Back to bare walls: Feds looking to roll SAC for up to $10 billion
We want it all!
In addition to hitting SAC Capital Advisors with criminal charges, prosecutors are moving to grab as much as $10 billion from the embattled hedge fund, sources said.
That’s just about all the non-outsider cash under management at the Stamford, Conn., hedge fund — and includes about $1 billion of employees cash.
If successful, it could wipe out a vast majority of Cohen’s wealth.
Uncle Sam will be able to grab the cash — while not officially looking to shutter the 21-year-old firm — under the civil complaint filed yesterday alongside the criminal indictment.
The government is seeking the forfeiture of “any and all assets” in some two dozen SAC hedge funds.
Manhattan US Attorney Preet Bharara declined to put a dollar figure on the forfeiture, but experts said the complaint indicates that prosecutors could pursue the bulk of SAC’s billions.
“That means they want everything in the pot,” said former Manhattan federal Judge Richard Holwell. “If it says ‘any all and assets,’ then they’re going after the whole enchilada.”
SAC had $15 billion under management earlier this year.
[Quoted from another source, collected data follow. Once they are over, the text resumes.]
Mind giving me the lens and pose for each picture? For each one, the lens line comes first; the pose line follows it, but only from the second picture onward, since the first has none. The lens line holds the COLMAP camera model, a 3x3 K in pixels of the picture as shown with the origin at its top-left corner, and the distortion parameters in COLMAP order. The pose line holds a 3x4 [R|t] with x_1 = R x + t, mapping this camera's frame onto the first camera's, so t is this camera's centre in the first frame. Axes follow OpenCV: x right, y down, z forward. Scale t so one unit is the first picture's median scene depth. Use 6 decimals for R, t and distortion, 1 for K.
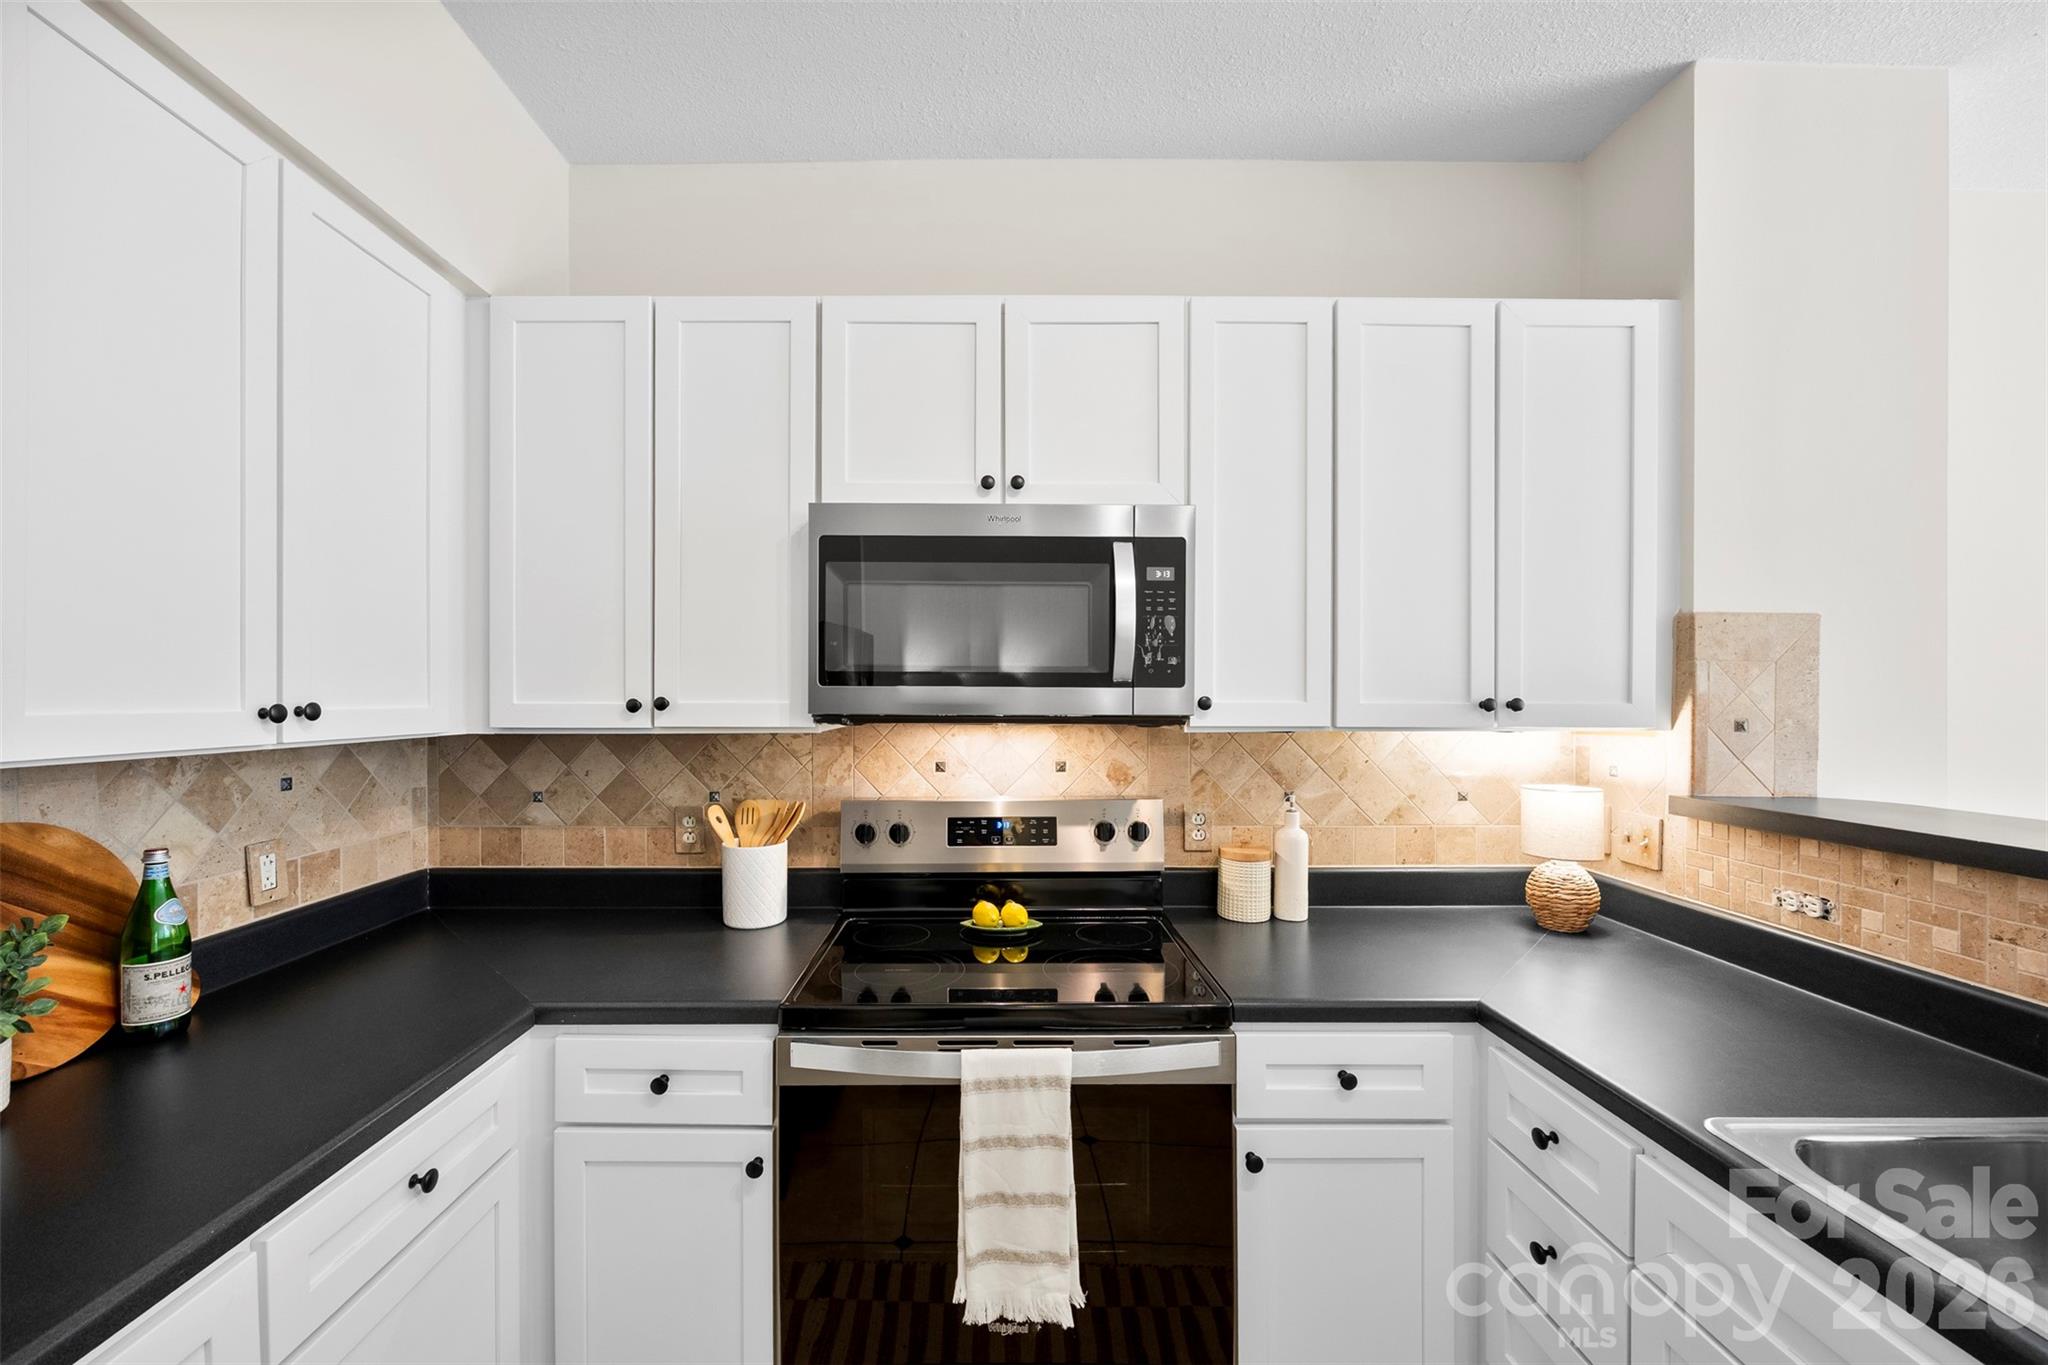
lens RADIAL K [[804.4, 0, 976.3], [0, 804.4, 698.8], [0, 0, 1]] dist [-0.001128, -0.000041]
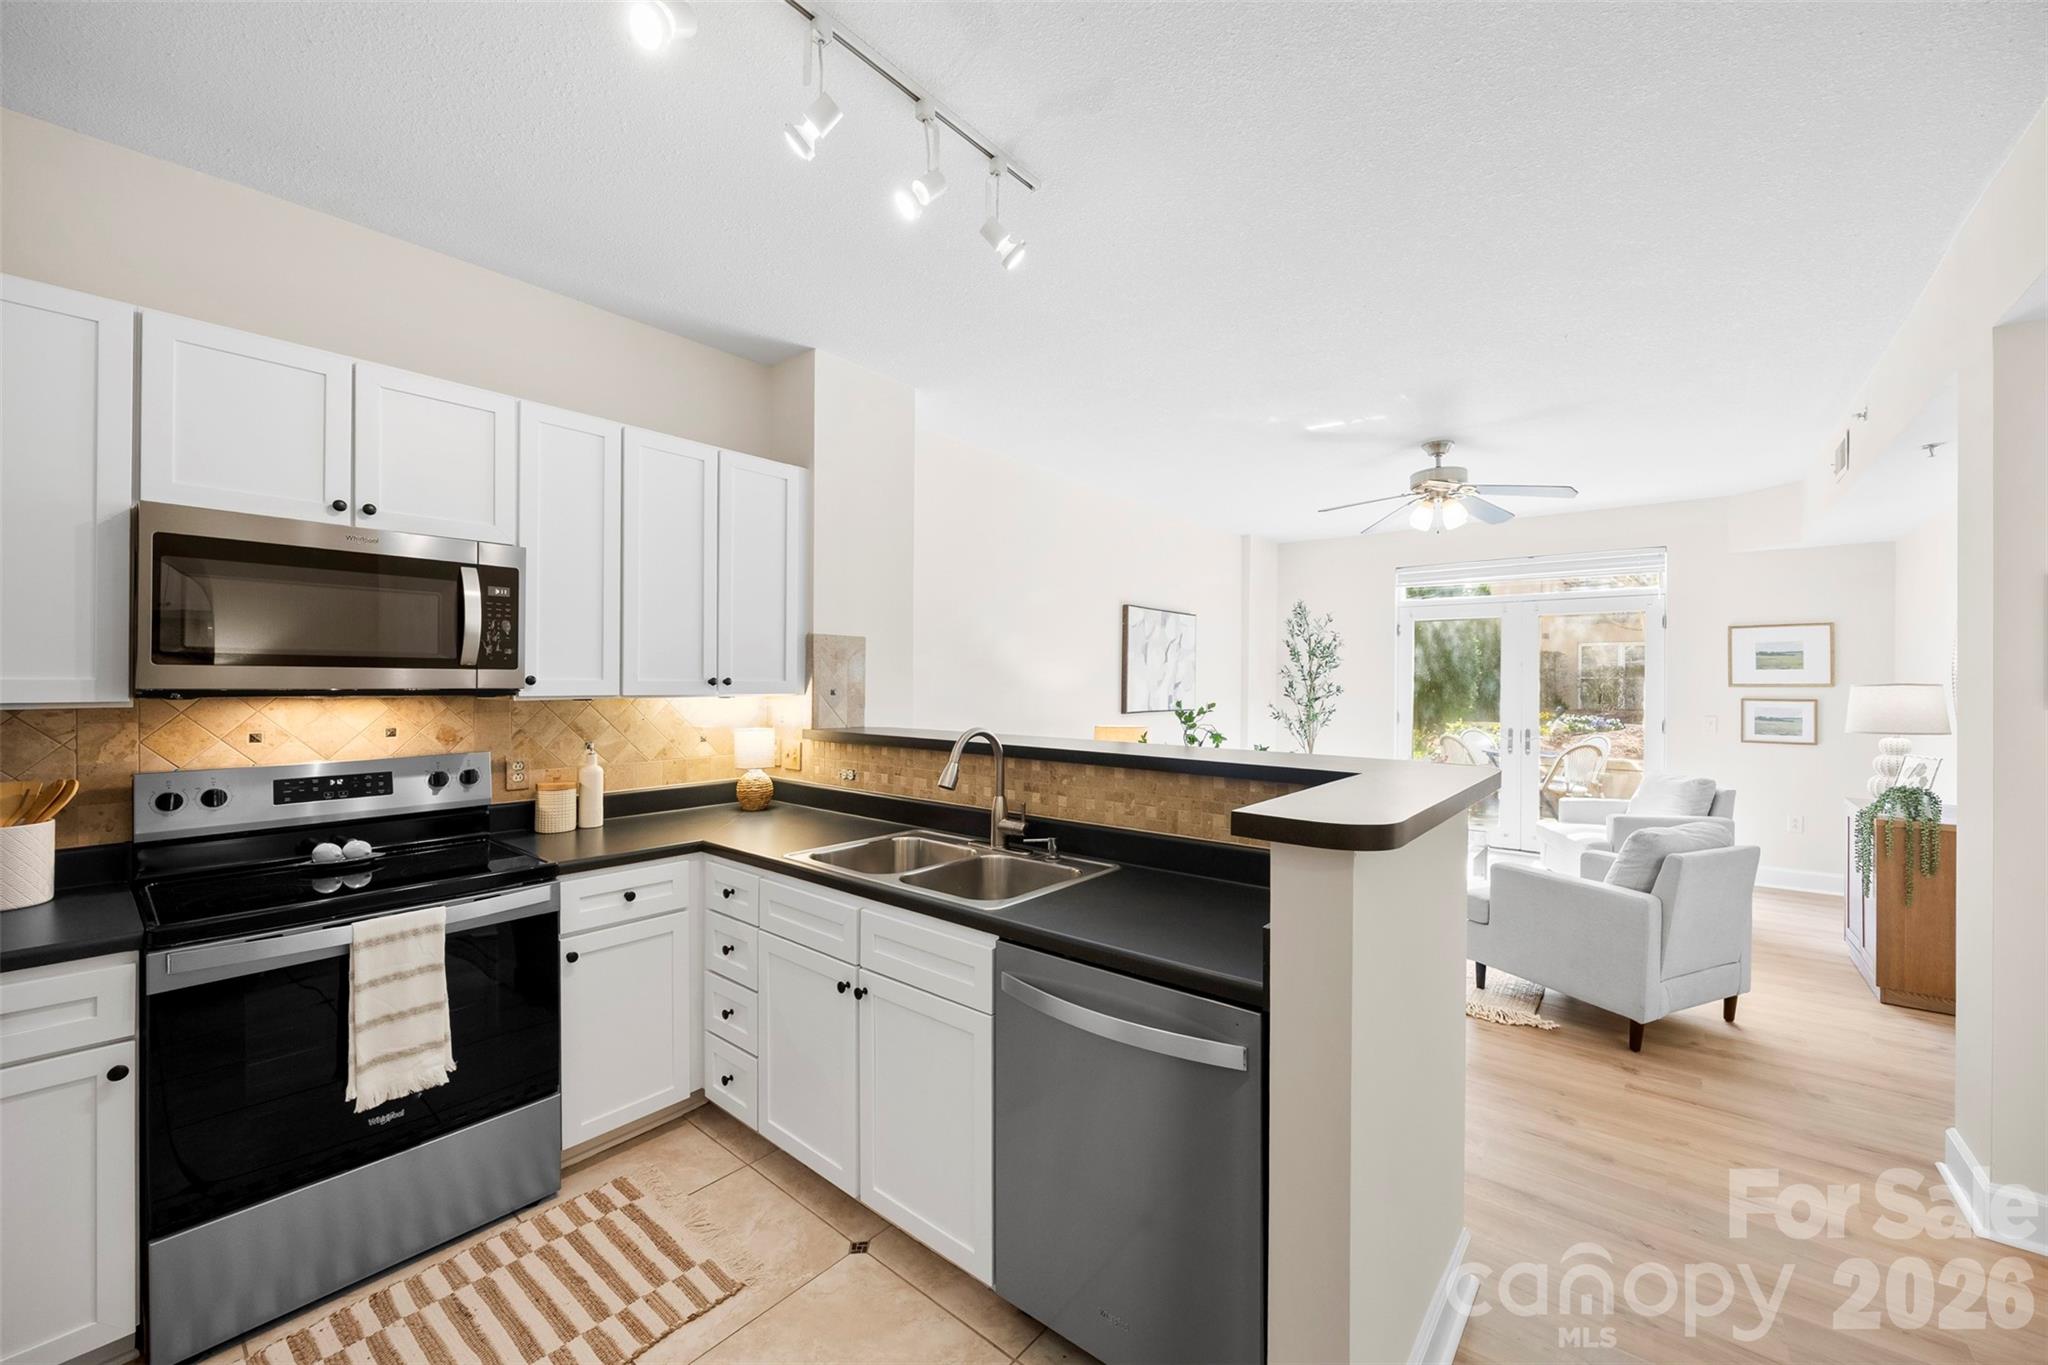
lens RADIAL K [[808.8, 0, 1050.8], [0, 808.8, 681.2], [0, 0, 1]] dist [-0.001879, -0.000228]
pose [[0.612899, 0.000745, 0.790161, -0.295984], [-0.001646, 0.999999, 0.000333, 0.004745], [-0.790160, -0.001505, 0.612899, -0.645935]]
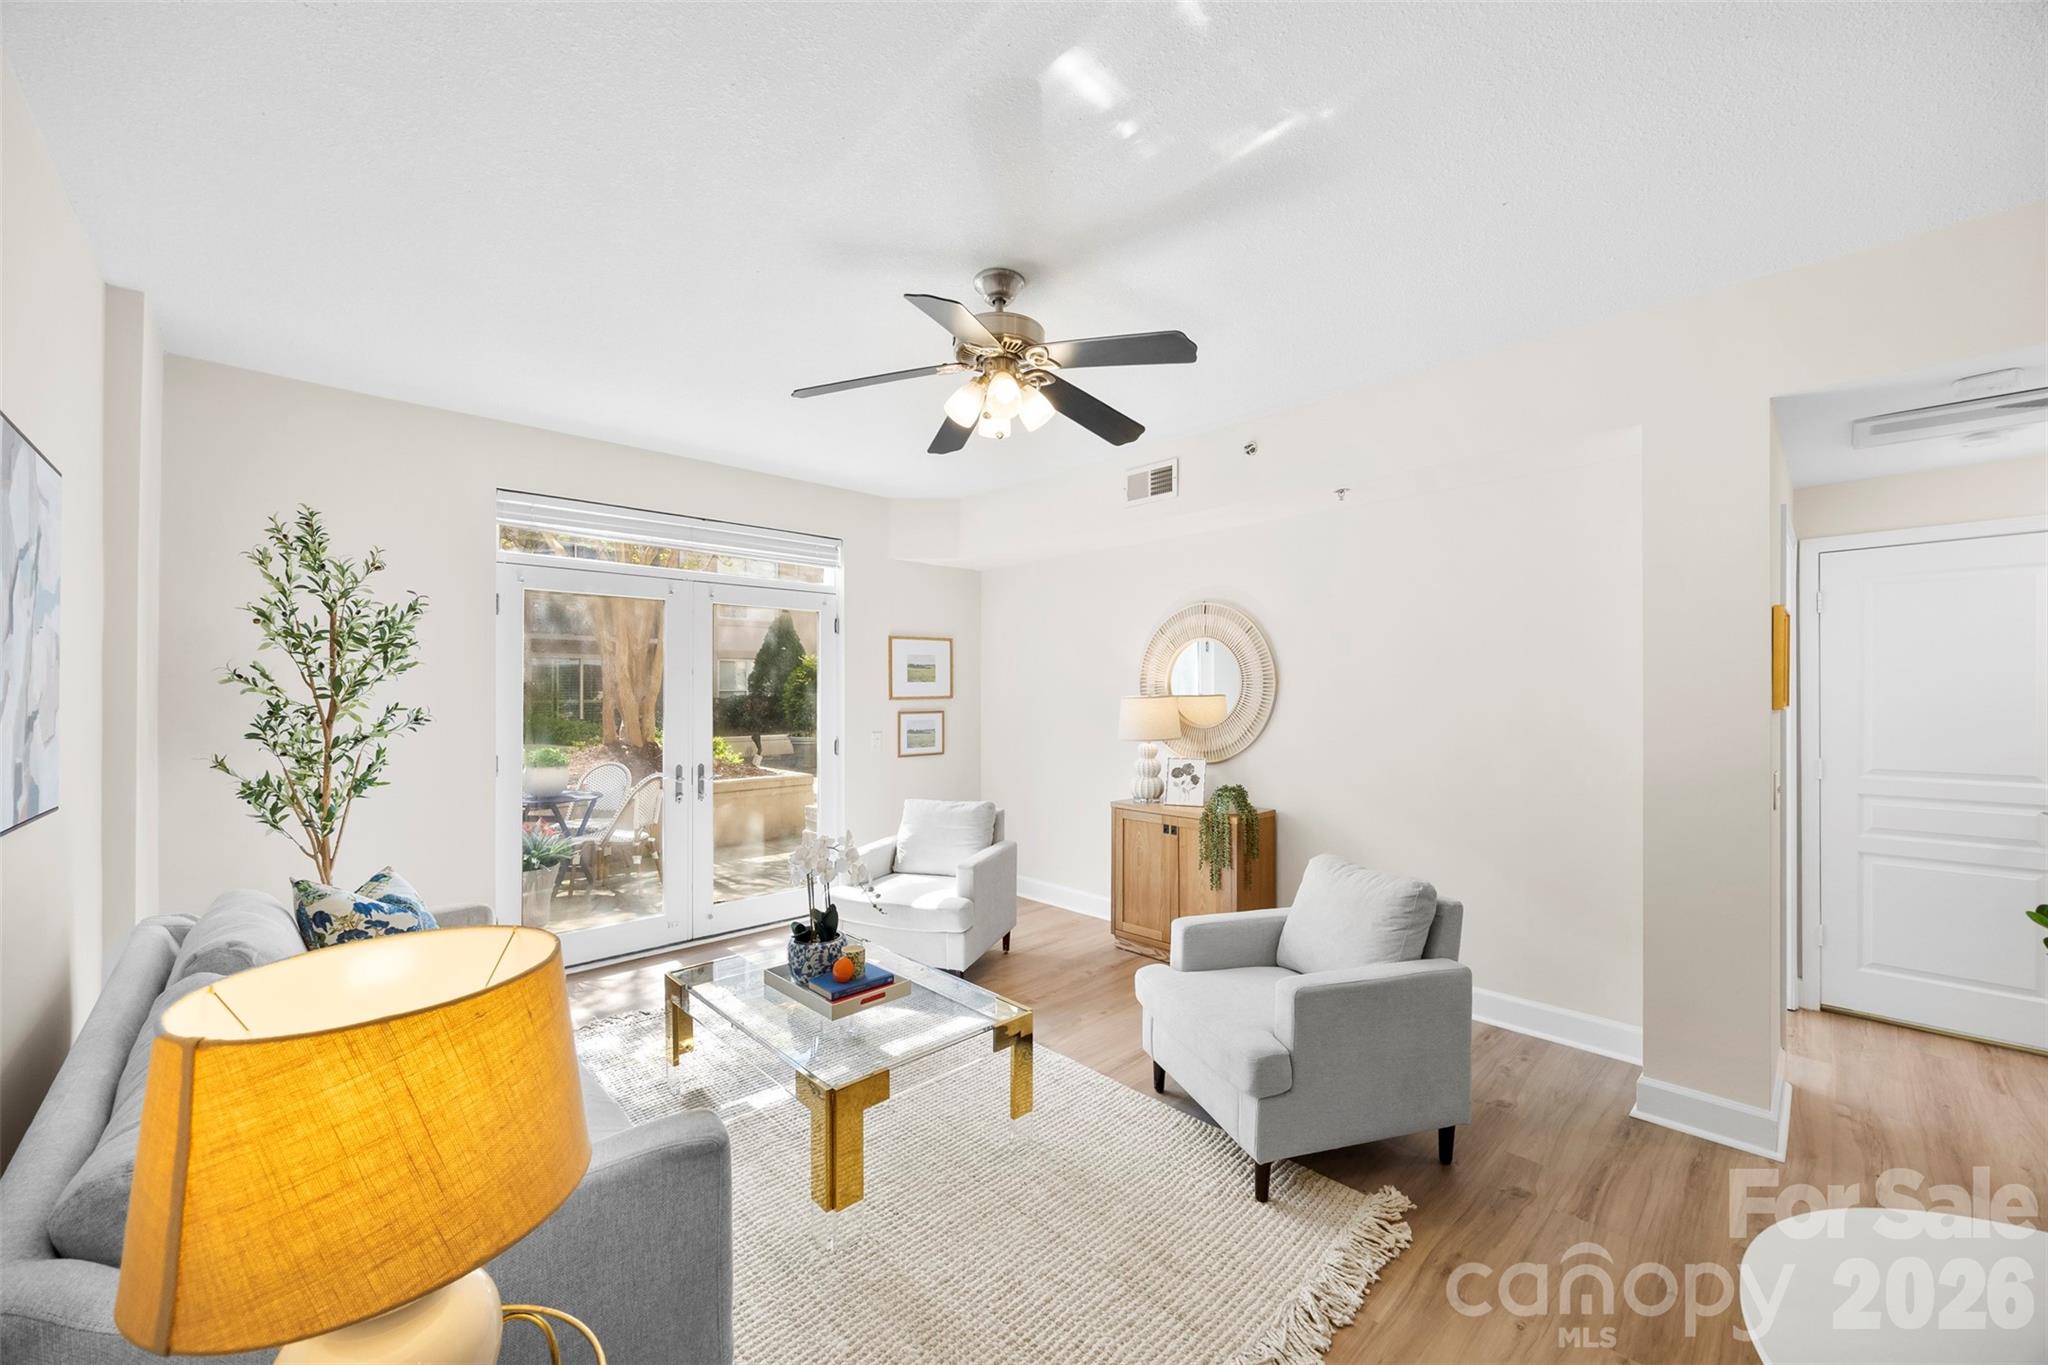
lens RADIAL K [[791.2, 0, 1058.9], [0, 791.2, 691.8], [0, 0, 1]] dist [-0.007984, 0.000085]
pose [[-0.697520, 0.001751, 0.716563, 1.537364], [0.005275, 0.999982, 0.002691, -0.013701], [-0.716546, 0.005657, -0.697517, 1.003027]]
Some investors, jittery over the federal probe, have withdrawn some cash.
But that is not the end of Cohen’s troubles.
A civil action by the Securities and Exchange Commission filed last Friday seeks a lifetime ban on Cohen managing outside cash.
That could force as much as $6 billion out the door — and hit Cohen in the wallet.
SAC has averaged 30 percent annual returns in recent years — a success rate that has allowed him to charge a management fee of 3 percent plus up to 50 percent of profits, well above the norm.
If SAC managed to post 25 percent annual returns over the next 10 years and the SEC was successful in its attempted ban, Cohen would stand to lose nearly $10 billion in profits in that span.
That’s a total of $20 billion lost — big money for even a big shot like Cohen.
The 57-year-old mogul, an avid art collector, could even be forced to sell off a De Kooning or Picasso or two.
For now, SAC plans to stay in business.
“SAC will continue to operate as we work through these matters,” said spokesman Jonathan Gasthalter.
The firm stressed that prosecutors have not sought to freeze SAC’s assets or otherwise tamper with its business as the case winds through the courts.
SAC also anticipates obtaining a protective order to “expressly permit SAC to continue its operations in the ordinary course.”
Cohen, a world-renowned art collector worth an estimated $9.3 billion, founded SAC in 1992 with $20 million of his own money. He built the firm into a Wall Street powerhouse over two decades and boasts one of the best track records in the business. SAC had just one losing year — in 2008.
At SAC’s Stamford, Conn., headquarters yesterday workers were carrying on as usual during lunch hour. Most declined to talk to the press, although one maintained it was business as usual.
“I am here. I am doing my job,” he said.